Exercise materials.
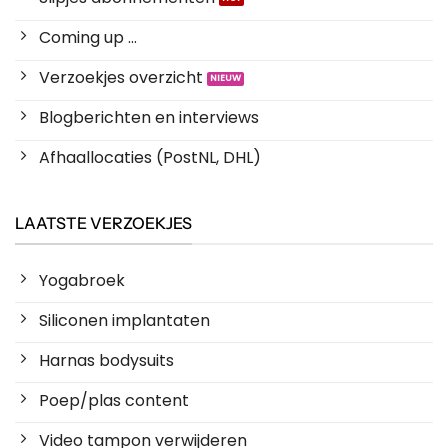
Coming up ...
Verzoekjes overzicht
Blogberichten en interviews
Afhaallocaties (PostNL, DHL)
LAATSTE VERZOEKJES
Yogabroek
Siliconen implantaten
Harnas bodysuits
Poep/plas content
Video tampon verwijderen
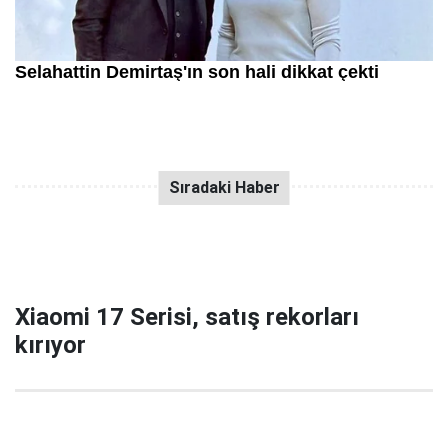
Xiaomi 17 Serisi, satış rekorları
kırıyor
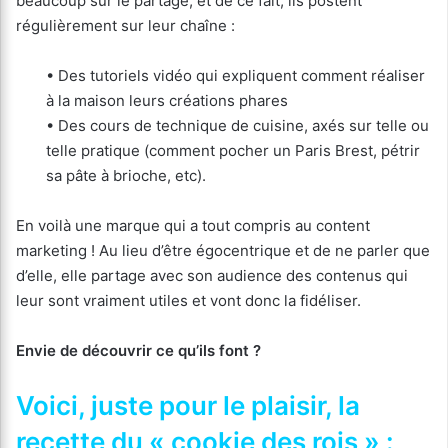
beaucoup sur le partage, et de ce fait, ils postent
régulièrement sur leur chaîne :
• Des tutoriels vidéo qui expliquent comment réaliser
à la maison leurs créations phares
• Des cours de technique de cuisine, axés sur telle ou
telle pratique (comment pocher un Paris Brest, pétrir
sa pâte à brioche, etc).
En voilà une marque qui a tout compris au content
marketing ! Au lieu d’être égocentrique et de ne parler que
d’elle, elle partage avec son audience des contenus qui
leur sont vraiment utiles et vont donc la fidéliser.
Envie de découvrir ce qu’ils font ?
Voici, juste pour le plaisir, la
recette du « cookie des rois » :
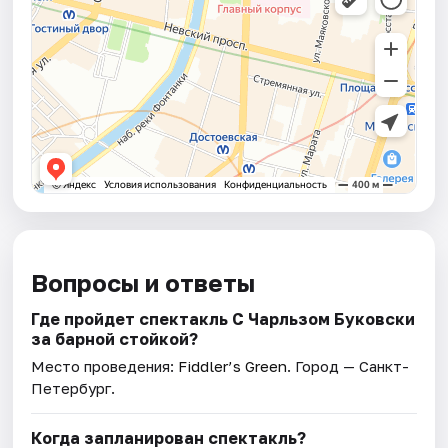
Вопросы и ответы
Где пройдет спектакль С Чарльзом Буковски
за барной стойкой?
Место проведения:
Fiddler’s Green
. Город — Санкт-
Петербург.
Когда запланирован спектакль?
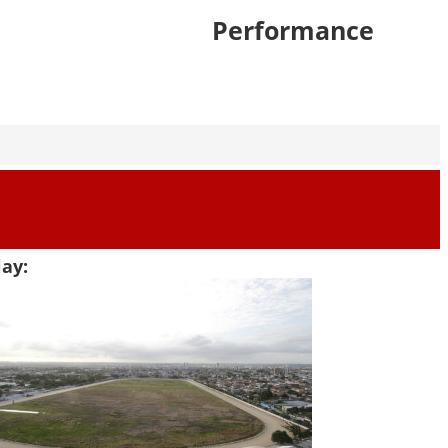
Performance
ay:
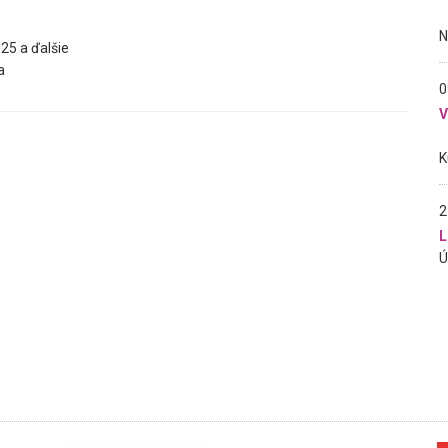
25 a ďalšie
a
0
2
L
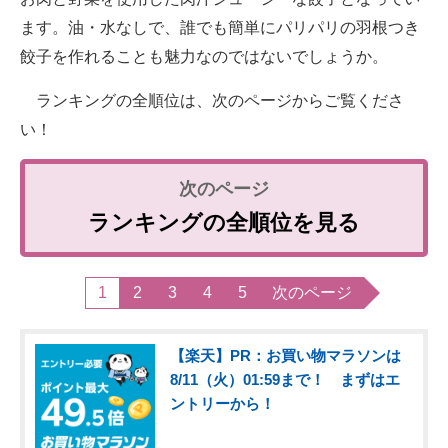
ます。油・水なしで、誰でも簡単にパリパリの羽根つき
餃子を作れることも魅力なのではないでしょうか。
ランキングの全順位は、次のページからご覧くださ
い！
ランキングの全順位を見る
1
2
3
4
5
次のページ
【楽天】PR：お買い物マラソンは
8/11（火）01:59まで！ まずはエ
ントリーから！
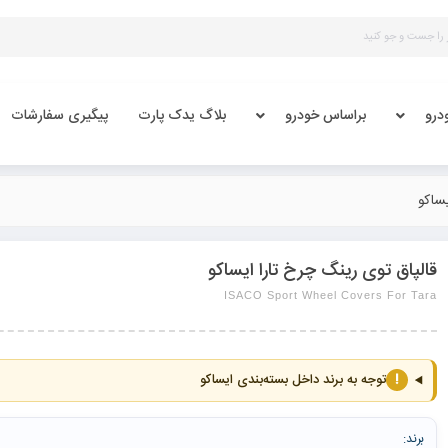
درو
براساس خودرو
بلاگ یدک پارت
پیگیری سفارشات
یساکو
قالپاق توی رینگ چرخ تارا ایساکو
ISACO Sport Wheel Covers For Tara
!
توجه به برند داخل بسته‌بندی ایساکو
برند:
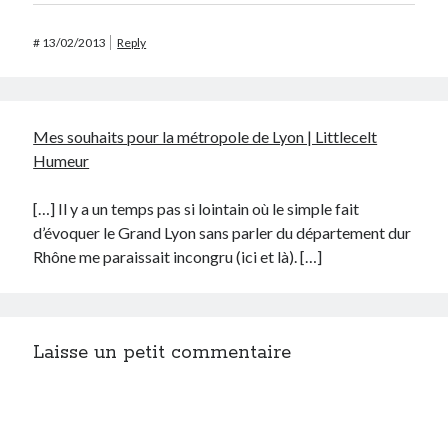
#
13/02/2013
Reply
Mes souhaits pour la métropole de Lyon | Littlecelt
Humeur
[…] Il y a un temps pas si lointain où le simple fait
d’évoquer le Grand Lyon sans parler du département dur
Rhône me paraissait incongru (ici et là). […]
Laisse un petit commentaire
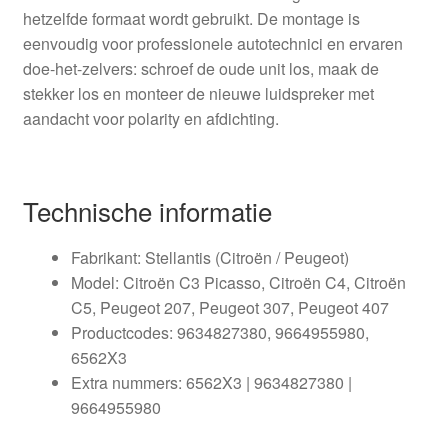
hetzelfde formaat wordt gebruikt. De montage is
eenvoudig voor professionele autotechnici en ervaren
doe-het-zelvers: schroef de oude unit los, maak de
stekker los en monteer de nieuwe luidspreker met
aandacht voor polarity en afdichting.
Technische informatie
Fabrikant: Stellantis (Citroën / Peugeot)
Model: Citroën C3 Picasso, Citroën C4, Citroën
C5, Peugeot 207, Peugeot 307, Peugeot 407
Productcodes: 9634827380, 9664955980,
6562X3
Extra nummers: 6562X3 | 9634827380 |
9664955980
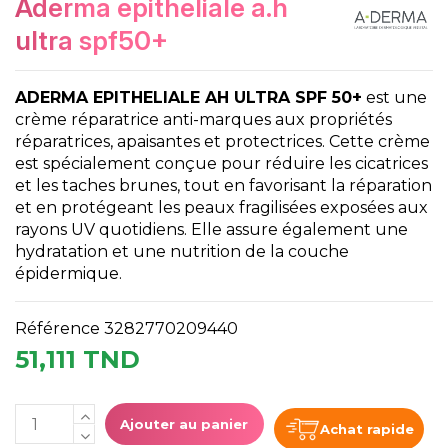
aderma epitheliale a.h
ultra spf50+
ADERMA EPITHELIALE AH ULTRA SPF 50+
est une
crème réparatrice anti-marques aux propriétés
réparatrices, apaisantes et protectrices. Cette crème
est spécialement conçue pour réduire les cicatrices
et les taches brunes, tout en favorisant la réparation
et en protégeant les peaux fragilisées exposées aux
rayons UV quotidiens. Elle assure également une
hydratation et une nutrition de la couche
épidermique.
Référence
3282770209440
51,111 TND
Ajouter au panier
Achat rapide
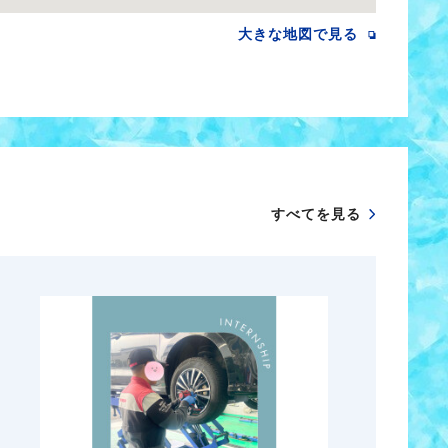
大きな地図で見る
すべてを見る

==

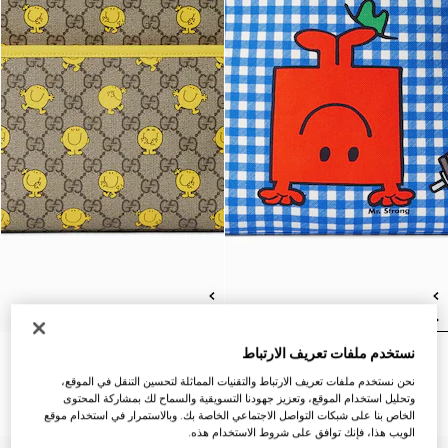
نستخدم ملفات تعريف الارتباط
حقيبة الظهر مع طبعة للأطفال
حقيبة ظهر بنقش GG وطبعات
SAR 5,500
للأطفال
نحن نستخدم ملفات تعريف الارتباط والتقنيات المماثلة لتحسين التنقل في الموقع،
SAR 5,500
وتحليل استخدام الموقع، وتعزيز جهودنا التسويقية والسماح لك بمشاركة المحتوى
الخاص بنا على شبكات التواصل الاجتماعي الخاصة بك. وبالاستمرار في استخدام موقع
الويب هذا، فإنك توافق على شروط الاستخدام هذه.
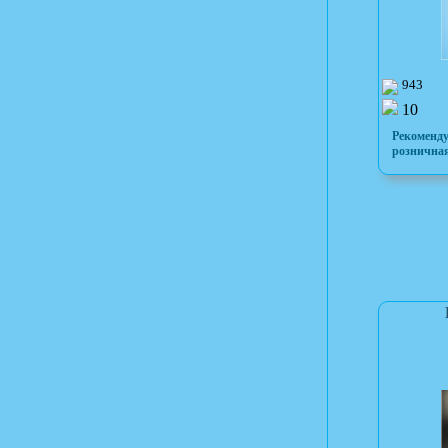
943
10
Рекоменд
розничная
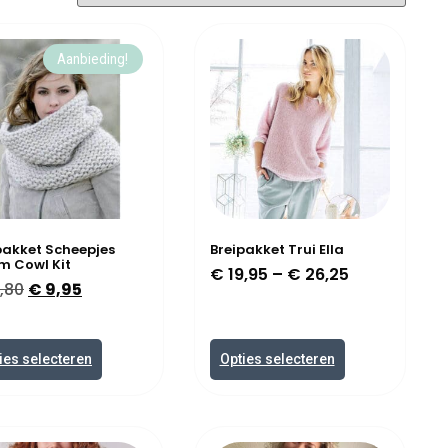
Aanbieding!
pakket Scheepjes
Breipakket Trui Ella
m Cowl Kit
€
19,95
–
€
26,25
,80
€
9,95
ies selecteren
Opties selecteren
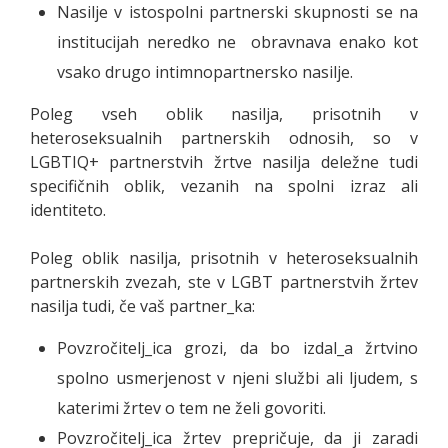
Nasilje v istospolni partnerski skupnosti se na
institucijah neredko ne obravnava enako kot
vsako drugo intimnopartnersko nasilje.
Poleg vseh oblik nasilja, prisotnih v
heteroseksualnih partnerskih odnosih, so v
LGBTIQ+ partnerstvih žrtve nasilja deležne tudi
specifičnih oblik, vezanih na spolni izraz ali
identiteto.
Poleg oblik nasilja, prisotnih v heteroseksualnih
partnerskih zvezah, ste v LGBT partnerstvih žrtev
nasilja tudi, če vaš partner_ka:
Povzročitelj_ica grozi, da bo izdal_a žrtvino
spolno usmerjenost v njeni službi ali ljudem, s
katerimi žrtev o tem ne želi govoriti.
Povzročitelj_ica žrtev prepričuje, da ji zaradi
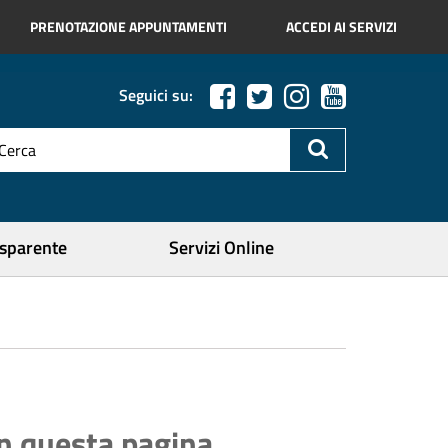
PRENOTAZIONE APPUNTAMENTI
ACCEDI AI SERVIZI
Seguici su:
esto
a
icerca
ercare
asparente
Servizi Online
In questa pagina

---

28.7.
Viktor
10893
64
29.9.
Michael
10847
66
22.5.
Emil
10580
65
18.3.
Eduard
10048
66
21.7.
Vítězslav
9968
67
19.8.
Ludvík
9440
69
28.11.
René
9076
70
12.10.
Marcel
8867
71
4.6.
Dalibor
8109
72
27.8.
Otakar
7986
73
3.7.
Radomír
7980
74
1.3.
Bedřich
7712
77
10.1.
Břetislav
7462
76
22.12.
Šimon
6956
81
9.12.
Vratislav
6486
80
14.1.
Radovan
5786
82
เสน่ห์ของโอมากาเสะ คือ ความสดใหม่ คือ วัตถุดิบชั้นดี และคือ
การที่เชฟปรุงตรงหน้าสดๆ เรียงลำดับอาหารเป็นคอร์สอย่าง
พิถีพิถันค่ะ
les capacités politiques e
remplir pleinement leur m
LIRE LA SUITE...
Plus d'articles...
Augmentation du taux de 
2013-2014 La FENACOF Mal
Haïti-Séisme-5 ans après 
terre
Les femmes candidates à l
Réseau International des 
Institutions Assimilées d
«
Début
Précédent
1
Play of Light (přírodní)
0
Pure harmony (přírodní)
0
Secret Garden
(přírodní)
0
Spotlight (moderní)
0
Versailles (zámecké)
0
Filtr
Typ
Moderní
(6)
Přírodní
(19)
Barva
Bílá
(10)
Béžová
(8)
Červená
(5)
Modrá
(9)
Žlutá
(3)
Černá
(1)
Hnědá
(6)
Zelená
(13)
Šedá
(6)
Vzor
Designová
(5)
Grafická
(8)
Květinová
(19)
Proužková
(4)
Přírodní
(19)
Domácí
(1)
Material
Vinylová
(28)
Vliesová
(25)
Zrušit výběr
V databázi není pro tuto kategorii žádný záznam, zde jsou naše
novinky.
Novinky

What is required. Can you reproduce, unchanged, the lines of the rows that start with the line containing "beaucoup sur le" and end with the line containing "Voici, juste pour le plaisir, la"?

Answer below.
beaucoup sur le partage, et de ce fait, ils postent
régulièrement sur leur chaîne :
• Des tutoriels vidéo qui expliquent comment réaliser
à la maison leurs créations phares
• Des cours de technique de cuisine, axés sur telle ou
telle pratique (comment pocher un Paris Brest, pétrir
sa pâte à brioche, etc).
En voilà une marque qui a tout compris au content
marketing ! Au lieu d’être égocentrique et de ne parler que
d’elle, elle partage avec son audience des contenus qui
leur sont vraiment utiles et vont donc la fidéliser.
Envie de découvrir ce qu’ils font ?
Voici, juste pour le plaisir, la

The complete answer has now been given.